Restaurato dalla Cineteca Nazionale, integrato con 20 minuti in più di scene perdute e poi ritrovate (ma solo in positivo, senza il corrispettivo negativo, e la differenza qualitativa è forte) C'era una volta in America torna al cinema nella durata fiume di 4 ore e 20 che mantengono intatte sia la forza dell'inizio che la stanchezza della fine.

 Il film c'è, con tutti i suoi pregi e i suoi difetti. Le scene in più non modificano nulla ma rafforzano l'esistente, ovvero la sensazione di grande epica degli inizi, con la presentazione dei personaggi e la prefigurazione del loro futuro inscritta nel proprio destino, e il senso di incompiutezza e sbrigativa chiusura del finale, in cui si tirano le fila con un meccanismo che rimane ancor oggi (e forse ancora di più) eccesivamente elaborato e un po' fuori dal tempo.

Eppure non è mai stato quello il punto di C'era una volta in America, quanto narrare il novecento americano attraverso la realizzazione di diversi sogni di successo appartenenti a diversi personaggi e mostrare come questi passino per la storia dell'illegalità e della corruzione (dal proibizionismo, alla mafia generica, fino alla politica), mettendo in scena inganni e sotterfugi tipici del cinema di Sergio Leone.

Quella di C'era una volta in America è la storia di una lenta corruzione di un gruppo di bambini nel loro crescere e per esteso di una nazione moderna nel suo formarsi, poichè essi ne diventeranno la classe dirigente. I totali dei vicoli e i dettagli dei cimiteri, i ponti di sfondo e l'irrisolvibile amicizia virile (che mai più di oggi ritorna attuale con il bromance a fare da filo conduttore della commedia americana), dettano una grammatica della messa in scena epica che ha fatto scuola più a Hollywood che in Italia.
La tensione omoerotica, la misoginia di fondo e l'assoluta esaltazione dell'essere uomo, giovane, forte e sano in un paese che è giovane, forte, sano e irrimediabilmente maschio nelle sue tensioni primordiali, trasporta il West nella modernità, la poetica dei grandi spazi senza legge in quella delle grandi città in cui la legge non è tale. Basta vedere il poster, con quell'immagine simbolo di vicoli e il ponte di sfondo per capire che gli spazi del Western non si fermano in Almeria.

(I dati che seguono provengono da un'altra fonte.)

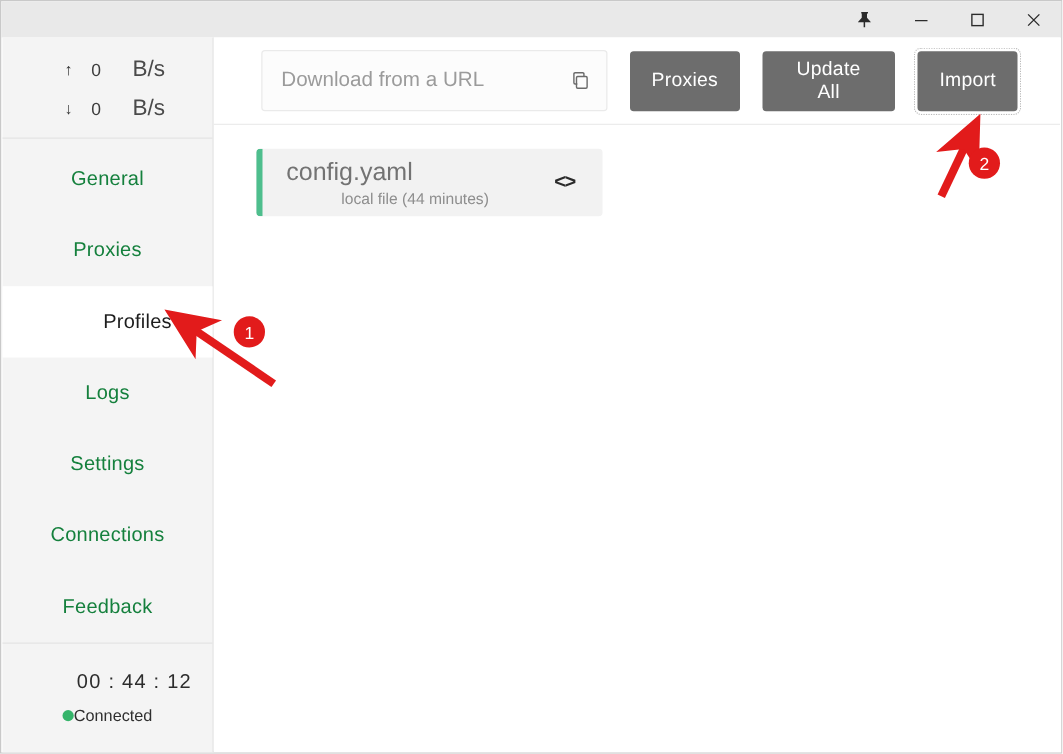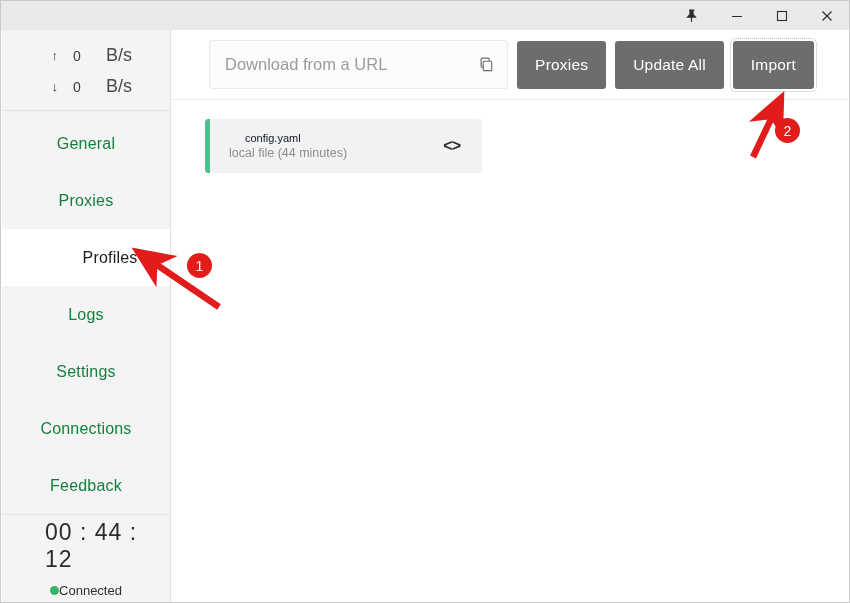"Download from a URL" .toolbar { gap: 9px -> 18px }
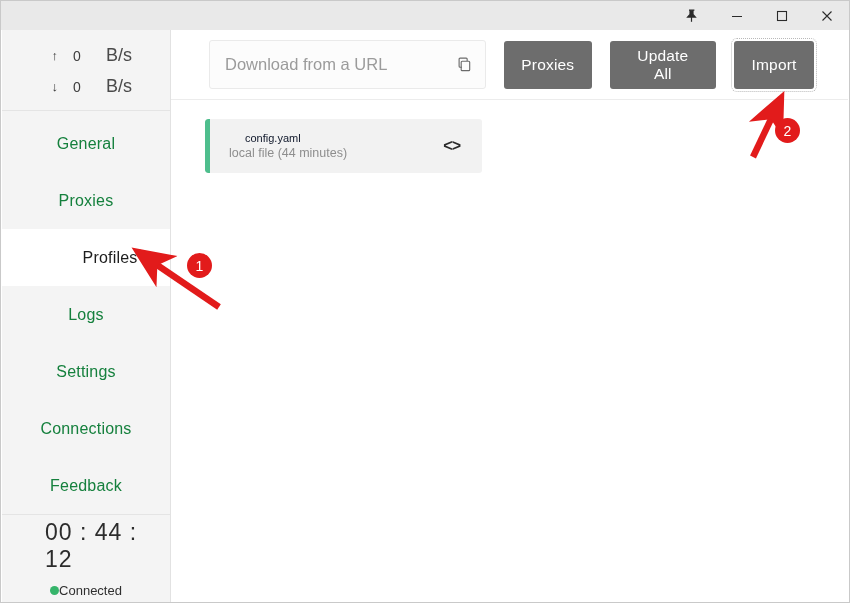"config.yaml" .card-title { color: #0f172a -> #737373; font-size: 11px -> 20px; margin-left: 16px -> none }
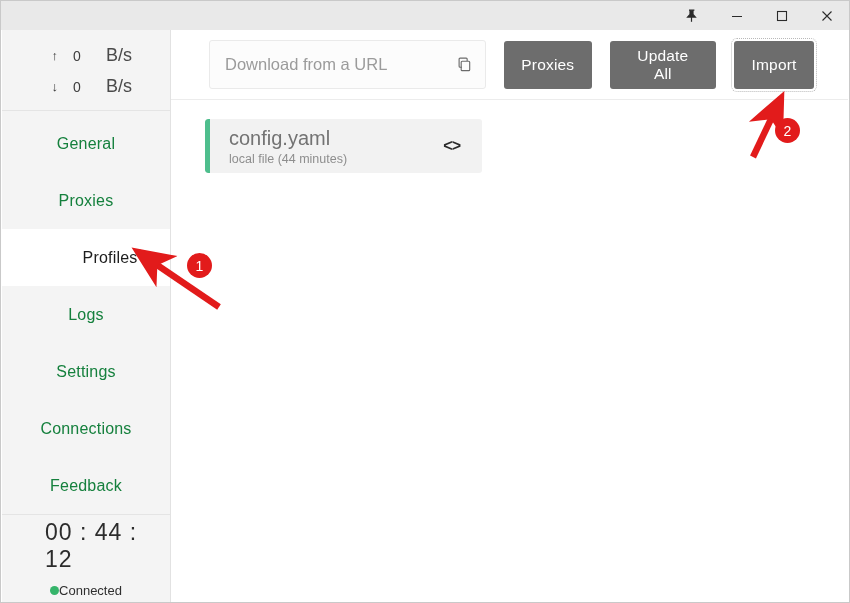"local file (44 minutes)" .card-sub { margin-left: none -> 44px }
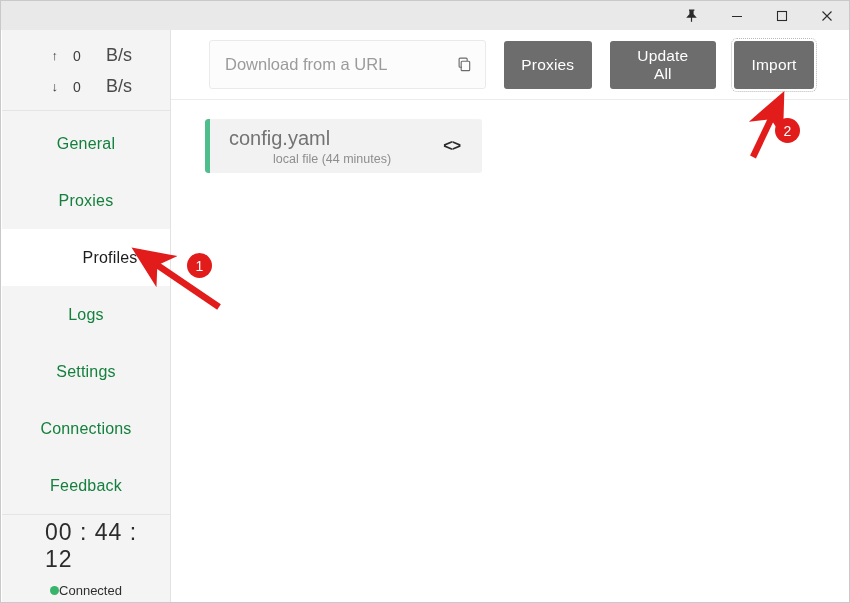"00 : 44 : 12" .timer { font-size: 23px -> 16px }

Grande, grosso e denso C'era una volta in America scorre rapidissimo nel suo incedere pacato per i 260 minuti di questa riedizione. Con l'aggiunta di un dialogo al cimitero (poco significativo), della ripetizione dello scherzo del finto affogamento (stavolta da parte di Noodles a Max), un dialogo che accenna al nazismo, l'avventura con la prostituta dopo lo stupro di Deborah e un dialogo finale tra Max e Mani Pulite (in cui si comprende con più forza come i suoi giorni siano contati e il sistema sia corrotto), il film puntella se stesso per sorreggersi ancora meglio, ne guadagna in struttura e solidità ma non sana i suoi punti deboli.

Le musiche di Morricone rimangono esagerate, eccessive, rintronanti e troppo protagoniste a scapito del racconto e una certa fatica nel far corrispondere a flashback in cui gli eventi e i personaggi mangiano la vita, un presente narrativo di egual potenza emotiva e interesse, sono tuttora i difetti di un film che comunque divora la sua lunghezza al pari delle sue pecche anche grazie ad un'audacità progettuale impressionante.

Il film in edizione estesa arriverà domani 18 ottobre in 70 sale in tutta Italia, e in Blu-Ray e DVD il 4 dicembre.